The problem: Swap "collector number" for "field number" in the records, starting with the line that contains "name author: Setch. & G.W. Lawson in Setch." and going on through the line that contains "locality: 6km north", and leave everything else unchanged. Give back only those lines.
***** Data extract
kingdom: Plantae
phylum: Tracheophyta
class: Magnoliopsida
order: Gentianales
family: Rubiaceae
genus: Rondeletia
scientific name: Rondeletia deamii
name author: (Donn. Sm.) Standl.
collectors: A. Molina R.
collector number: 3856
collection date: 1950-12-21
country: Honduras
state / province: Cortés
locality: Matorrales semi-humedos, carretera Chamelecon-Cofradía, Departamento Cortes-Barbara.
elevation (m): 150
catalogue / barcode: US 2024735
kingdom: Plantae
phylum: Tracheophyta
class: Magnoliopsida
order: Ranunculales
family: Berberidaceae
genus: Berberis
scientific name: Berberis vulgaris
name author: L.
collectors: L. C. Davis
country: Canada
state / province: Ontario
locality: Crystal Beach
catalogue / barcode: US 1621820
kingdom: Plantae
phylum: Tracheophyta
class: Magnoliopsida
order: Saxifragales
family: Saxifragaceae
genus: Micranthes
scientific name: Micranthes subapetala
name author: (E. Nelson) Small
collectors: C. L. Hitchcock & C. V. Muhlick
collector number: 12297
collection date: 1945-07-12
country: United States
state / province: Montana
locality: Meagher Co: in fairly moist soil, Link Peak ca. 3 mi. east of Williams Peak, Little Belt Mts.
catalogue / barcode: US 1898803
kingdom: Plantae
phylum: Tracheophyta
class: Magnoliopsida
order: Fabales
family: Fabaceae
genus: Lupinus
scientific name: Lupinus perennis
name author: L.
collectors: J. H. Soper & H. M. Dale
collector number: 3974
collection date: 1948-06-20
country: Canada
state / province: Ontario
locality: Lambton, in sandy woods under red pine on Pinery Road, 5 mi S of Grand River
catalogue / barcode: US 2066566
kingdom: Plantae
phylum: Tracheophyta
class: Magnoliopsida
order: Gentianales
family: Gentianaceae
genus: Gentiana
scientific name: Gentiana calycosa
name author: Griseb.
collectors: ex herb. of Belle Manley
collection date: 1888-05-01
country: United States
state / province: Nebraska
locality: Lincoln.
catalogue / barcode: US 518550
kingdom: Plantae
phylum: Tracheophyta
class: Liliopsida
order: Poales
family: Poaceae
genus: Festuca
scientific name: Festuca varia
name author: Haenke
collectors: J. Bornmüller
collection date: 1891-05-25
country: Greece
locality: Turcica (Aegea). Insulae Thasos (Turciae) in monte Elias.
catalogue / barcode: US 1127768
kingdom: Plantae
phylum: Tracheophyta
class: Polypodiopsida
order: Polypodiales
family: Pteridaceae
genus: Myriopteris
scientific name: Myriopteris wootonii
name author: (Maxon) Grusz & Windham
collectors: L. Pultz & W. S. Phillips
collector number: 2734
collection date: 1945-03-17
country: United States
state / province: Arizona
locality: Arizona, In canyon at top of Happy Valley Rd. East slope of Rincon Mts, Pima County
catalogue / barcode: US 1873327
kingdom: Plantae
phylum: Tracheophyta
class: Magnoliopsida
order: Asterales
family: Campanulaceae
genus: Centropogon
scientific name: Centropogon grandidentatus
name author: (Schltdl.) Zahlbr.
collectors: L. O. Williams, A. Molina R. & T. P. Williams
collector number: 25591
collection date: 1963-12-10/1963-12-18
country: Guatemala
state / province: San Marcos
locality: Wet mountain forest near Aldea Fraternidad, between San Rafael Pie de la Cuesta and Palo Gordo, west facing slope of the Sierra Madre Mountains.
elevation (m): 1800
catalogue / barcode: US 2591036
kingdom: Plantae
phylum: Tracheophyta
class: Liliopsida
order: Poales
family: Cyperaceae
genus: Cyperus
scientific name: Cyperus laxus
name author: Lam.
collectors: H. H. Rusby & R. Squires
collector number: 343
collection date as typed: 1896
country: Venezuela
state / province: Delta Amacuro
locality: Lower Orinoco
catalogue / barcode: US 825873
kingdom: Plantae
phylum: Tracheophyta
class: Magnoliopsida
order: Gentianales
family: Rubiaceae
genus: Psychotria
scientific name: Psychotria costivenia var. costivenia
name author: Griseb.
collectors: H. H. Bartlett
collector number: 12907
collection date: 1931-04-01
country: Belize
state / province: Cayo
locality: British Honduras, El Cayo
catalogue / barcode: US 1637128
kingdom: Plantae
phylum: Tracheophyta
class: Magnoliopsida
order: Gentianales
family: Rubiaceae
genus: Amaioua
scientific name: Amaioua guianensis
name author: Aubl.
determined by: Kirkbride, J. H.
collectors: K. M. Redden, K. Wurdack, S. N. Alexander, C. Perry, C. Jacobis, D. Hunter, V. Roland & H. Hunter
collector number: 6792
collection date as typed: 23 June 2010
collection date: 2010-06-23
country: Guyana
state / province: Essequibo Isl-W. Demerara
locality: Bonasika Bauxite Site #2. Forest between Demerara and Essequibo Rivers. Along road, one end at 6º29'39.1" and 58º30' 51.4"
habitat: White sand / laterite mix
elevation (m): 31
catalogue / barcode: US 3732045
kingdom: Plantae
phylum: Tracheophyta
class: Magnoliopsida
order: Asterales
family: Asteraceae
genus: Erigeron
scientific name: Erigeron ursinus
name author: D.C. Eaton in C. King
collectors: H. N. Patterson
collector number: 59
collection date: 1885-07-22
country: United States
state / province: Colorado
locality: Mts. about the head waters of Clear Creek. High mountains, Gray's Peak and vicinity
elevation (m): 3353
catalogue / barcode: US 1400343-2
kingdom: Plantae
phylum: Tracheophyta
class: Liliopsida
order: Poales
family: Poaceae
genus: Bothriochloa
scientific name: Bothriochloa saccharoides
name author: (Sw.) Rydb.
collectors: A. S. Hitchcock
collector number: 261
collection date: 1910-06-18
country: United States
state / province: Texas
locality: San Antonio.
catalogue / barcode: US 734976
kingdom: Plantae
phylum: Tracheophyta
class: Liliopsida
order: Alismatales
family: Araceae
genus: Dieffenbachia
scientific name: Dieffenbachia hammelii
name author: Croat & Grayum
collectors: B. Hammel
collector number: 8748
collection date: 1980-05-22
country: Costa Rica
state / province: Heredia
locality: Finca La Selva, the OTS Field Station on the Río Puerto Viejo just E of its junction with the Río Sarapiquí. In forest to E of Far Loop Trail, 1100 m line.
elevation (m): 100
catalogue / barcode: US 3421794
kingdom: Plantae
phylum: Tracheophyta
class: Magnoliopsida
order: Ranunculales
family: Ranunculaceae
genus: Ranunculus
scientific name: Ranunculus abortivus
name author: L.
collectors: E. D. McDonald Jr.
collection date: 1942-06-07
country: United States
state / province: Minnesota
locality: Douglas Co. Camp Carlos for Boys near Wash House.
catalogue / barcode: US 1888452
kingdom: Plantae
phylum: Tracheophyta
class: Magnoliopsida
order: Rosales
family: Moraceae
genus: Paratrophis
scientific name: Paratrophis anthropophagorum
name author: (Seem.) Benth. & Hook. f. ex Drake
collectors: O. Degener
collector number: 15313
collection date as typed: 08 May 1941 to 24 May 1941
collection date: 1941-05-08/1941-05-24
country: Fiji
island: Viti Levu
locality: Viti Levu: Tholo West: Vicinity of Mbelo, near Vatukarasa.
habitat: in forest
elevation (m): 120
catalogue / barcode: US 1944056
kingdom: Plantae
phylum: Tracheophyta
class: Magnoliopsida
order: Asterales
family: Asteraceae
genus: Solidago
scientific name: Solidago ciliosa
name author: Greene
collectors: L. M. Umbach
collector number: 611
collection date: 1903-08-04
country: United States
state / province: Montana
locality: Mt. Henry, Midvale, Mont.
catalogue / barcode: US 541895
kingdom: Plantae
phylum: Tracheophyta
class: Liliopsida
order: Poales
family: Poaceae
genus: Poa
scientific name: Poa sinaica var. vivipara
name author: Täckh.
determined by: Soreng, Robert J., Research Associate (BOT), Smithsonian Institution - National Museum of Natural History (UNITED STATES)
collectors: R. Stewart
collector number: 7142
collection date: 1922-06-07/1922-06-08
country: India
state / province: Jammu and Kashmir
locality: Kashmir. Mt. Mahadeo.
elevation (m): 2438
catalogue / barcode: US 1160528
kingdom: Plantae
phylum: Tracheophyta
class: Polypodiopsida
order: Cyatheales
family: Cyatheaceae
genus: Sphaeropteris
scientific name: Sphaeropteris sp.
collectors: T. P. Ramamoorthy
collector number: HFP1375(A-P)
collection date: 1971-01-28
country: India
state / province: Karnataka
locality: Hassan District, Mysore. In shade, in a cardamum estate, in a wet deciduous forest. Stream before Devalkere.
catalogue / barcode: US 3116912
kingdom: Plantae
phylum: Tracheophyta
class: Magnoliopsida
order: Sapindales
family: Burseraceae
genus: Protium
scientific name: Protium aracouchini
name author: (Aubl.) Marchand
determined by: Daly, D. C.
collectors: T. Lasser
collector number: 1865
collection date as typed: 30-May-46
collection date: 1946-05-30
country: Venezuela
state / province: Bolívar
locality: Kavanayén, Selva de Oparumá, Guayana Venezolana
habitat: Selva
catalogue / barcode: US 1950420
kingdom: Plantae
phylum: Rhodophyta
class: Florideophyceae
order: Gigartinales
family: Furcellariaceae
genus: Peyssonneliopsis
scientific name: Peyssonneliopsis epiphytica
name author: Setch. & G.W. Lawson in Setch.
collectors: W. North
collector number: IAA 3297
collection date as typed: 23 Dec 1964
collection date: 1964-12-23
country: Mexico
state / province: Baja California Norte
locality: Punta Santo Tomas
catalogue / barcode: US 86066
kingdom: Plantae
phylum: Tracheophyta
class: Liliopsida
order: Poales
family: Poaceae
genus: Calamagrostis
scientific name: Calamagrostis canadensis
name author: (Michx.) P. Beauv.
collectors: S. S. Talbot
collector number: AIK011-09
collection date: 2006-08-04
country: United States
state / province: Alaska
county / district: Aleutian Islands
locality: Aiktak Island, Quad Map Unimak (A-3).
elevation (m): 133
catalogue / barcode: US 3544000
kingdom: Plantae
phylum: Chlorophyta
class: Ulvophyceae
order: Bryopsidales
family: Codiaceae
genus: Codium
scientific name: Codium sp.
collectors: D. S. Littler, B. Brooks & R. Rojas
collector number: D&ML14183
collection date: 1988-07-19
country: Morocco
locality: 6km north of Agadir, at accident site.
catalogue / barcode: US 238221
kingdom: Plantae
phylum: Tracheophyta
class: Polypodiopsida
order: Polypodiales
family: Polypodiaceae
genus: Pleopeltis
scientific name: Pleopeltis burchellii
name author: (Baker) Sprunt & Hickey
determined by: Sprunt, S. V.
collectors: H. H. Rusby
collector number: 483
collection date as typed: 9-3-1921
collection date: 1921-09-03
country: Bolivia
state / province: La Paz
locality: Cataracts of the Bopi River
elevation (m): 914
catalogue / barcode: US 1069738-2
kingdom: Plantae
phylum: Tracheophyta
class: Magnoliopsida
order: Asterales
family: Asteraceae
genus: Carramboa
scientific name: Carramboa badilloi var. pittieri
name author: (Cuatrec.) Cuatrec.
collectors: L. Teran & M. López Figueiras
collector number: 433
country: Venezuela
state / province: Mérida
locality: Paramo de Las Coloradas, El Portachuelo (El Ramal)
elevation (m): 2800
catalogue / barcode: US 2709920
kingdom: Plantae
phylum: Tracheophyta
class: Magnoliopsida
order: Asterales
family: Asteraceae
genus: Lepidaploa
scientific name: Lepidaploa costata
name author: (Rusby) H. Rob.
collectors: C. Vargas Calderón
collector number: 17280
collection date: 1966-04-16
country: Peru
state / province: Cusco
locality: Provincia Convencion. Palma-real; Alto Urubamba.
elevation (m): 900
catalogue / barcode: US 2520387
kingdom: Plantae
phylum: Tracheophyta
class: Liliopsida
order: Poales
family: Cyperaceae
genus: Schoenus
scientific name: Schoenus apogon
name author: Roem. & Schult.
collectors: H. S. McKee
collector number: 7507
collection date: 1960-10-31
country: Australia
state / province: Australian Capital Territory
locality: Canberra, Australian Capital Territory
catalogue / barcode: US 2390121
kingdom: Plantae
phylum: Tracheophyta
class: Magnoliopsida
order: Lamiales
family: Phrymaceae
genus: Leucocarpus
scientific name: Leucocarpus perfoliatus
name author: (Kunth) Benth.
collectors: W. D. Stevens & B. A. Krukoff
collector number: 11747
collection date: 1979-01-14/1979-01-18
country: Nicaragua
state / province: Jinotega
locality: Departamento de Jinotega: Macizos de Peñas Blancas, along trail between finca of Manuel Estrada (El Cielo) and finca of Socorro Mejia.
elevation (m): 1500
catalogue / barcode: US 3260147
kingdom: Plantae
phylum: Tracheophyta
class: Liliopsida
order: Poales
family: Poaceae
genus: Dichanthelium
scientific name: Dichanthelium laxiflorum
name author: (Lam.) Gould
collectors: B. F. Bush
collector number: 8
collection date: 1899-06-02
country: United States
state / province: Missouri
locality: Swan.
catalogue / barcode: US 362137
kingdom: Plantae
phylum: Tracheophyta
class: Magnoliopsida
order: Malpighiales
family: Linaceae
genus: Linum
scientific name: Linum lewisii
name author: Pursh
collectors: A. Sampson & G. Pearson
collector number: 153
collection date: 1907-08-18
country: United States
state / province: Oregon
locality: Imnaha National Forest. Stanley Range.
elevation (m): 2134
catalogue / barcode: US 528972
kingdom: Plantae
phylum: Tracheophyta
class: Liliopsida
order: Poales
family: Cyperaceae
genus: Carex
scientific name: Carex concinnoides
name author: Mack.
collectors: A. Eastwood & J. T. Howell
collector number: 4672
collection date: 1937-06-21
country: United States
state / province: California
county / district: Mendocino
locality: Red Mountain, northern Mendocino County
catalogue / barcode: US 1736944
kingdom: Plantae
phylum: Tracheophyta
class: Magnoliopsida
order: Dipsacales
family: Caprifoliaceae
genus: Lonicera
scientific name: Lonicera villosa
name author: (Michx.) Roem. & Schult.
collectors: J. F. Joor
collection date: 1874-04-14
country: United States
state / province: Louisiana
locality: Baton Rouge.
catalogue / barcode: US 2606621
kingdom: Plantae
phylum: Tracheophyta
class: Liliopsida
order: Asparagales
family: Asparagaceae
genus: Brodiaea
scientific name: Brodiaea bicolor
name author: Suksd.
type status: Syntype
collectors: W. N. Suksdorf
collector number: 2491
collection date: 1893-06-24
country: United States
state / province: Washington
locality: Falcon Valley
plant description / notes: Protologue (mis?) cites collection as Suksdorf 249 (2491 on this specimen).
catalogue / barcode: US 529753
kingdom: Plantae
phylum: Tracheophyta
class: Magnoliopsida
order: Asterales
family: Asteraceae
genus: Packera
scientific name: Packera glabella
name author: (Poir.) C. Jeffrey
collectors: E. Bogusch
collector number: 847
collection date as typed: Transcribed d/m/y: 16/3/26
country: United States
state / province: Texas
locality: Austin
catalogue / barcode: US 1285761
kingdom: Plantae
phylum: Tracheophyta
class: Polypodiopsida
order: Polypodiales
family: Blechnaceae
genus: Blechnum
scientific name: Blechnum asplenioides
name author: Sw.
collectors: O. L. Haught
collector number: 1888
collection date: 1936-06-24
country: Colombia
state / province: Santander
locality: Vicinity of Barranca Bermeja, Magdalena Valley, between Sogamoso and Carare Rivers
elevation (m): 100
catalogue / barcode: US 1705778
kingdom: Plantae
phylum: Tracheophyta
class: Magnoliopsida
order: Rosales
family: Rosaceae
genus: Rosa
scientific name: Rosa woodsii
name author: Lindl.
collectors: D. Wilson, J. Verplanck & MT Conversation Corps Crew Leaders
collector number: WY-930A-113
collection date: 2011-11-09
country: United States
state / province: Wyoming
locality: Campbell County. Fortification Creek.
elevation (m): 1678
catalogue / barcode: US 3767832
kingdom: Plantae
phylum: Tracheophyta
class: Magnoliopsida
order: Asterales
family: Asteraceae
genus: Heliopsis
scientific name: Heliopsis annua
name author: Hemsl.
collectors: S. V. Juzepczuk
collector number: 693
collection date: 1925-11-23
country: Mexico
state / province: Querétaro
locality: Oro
**********
Answer below:
name author: Setch. & G.W. Lawson in Setch.
collectors: W. North
field number: IAA 3297
collection date as typed: 23 Dec 1964
collection date: 1964-12-23
country: Mexico
state / province: Baja California Norte
locality: Punta Santo Tomas
catalogue / barcode: US 86066
kingdom: Plantae
phylum: Tracheophyta
class: Liliopsida
order: Poales
family: Poaceae
genus: Calamagrostis
scientific name: Calamagrostis canadensis
name author: (Michx.) P. Beauv.
collectors: S. S. Talbot
field number: AIK011-09
collection date: 2006-08-04
country: United States
state / province: Alaska
county / district: Aleutian Islands
locality: Aiktak Island, Quad Map Unimak (A-3).
elevation (m): 133
catalogue / barcode: US 3544000
kingdom: Plantae
phylum: Chlorophyta
class: Ulvophyceae
order: Bryopsidales
family: Codiaceae
genus: Codium
scientific name: Codium sp.
collectors: D. S. Littler, B. Brooks & R. Rojas
field number: D&ML14183
collection date: 1988-07-19
country: Morocco
locality: 6km north of Agadir, at accident site.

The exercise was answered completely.